5. Use the "Two-Year Rule"
According to an article on Slate, one in four American women own seven pairs of jeans--but they only wear four of them regularly. So if you're having difficulty parting with certain clothing items, take comfort in knowing that you're not alone. As you go through your closet, it might be helpful to employ what Huffington Post calls the Two-Year Rule: if you haven't used it in two years, donate it.
The important thing here is to be honest with yourself. We like these general guidelines as well, adapted from Elle, on when to let go of a clothing piece:
- It's been a year and the clothing item still has the tag attached
- You can't think of at least three ways to style it
- It looks good on a hanger but doesn't fit you just right
6. Keep joy and get rid of the rest
Last November, the Palo Alto Pulse made a call for residents to "clean out their closets and do good." While Black Friday has long passed, the advice remains relevant, especially during this season of clearing. Simply put: when you decrease clutter, you increase joy.
As easy as it is to get sentimental with your clothes, challenge yourself to practice non-attachment and Marie Kondo's approach. Ask yourself: does this clothing item truly bring me joy? If the answer is no, then it's time to let go.
7. Organize, organize, organize
Now that you're left with the joy-filled essentials, you can now focus on organizing what remains. Fold your t-shirts right, so they don't get wrinkled. Choose a sorting technique (for example, by color, style, or season) that makes the most sense to you. Invest in organizational pieces from IKEA and/or The Container Store. Get inspired on Pinterest, then execute those ideas!
The main thing is to treat your clothes the way you want to be treated, with a little R-E-S-P-E-C-T. A little goes a long way.
8. Donate wisely
Likewise, treat not just your clothes, but the earth with respect. 12 million tons of unused textiles get sent to U.S. landfills each year, according to the Environmental Protection Agency. Do your research about where your clothes end up at the end of their life. Make smart choices about where you donate. Make an effort to NOT contribute to landfill waste, even if indirectly.

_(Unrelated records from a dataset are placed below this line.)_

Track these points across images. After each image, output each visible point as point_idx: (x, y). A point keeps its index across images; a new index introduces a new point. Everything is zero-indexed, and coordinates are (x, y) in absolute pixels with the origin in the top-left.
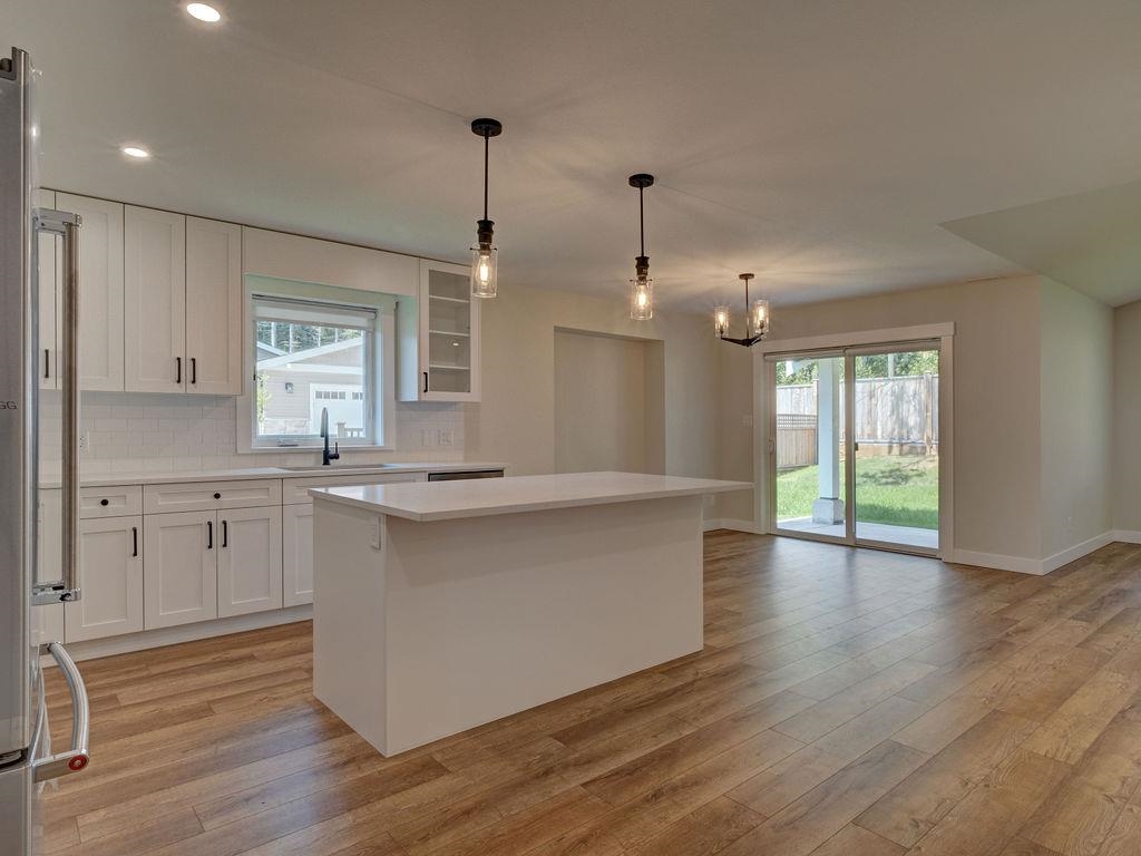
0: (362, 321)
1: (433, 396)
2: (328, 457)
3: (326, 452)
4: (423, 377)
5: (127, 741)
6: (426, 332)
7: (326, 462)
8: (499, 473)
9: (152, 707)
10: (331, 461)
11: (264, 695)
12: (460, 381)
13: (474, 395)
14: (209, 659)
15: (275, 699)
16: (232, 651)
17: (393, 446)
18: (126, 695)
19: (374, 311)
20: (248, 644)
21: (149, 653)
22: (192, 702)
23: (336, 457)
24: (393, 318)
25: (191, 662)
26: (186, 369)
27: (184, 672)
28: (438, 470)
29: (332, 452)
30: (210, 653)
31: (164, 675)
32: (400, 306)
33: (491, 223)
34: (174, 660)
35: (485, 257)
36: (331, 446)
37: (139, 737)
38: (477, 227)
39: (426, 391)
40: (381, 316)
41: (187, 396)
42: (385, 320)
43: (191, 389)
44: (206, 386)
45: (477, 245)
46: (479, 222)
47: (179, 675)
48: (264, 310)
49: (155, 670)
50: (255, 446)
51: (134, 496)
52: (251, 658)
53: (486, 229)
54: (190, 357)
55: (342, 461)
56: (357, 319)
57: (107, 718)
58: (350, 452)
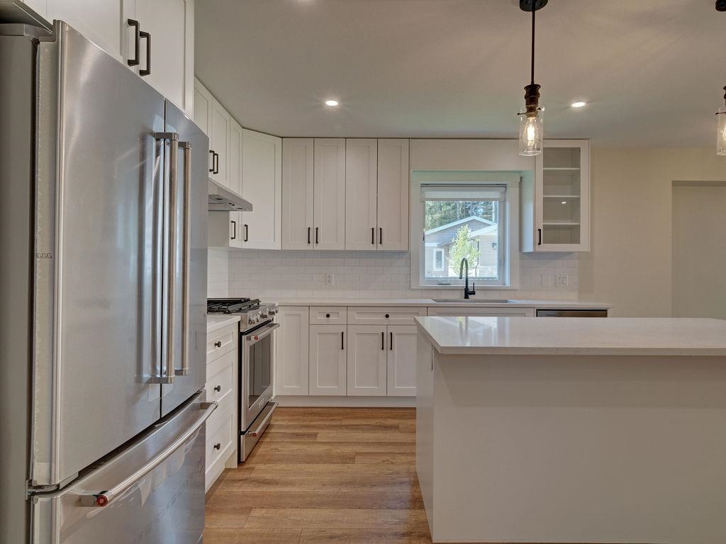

Sometimes we need to be reminded that spring is a season for new beginnings. This period of cleaning doesn't have to be viewed as a chore. Instead, view the season as an opportunity to make space for bigger and better things, materially and otherwise. By reframing the task in this way, you can achieve a lot more with less energy.
10. HAve fun!
Again, spring cleaning is all about perception. Spring cleaning can be a party if you want it to be; put on a playlist, recruit friends to help, enjoy a glass of wine. You might even consider hosting a clothing swap with close friends. The options are as vast as your creativity takes you.
At the end of the day, reward yourself with a coffee or sweet treat for a job well done. Even if no one else does, your closet (and the earth) will thank you for your hard work.
As the saying goes: “Use it up, wear it out, make it do, or do without.” When it comes to spring cleaning your closet, it really is that simple.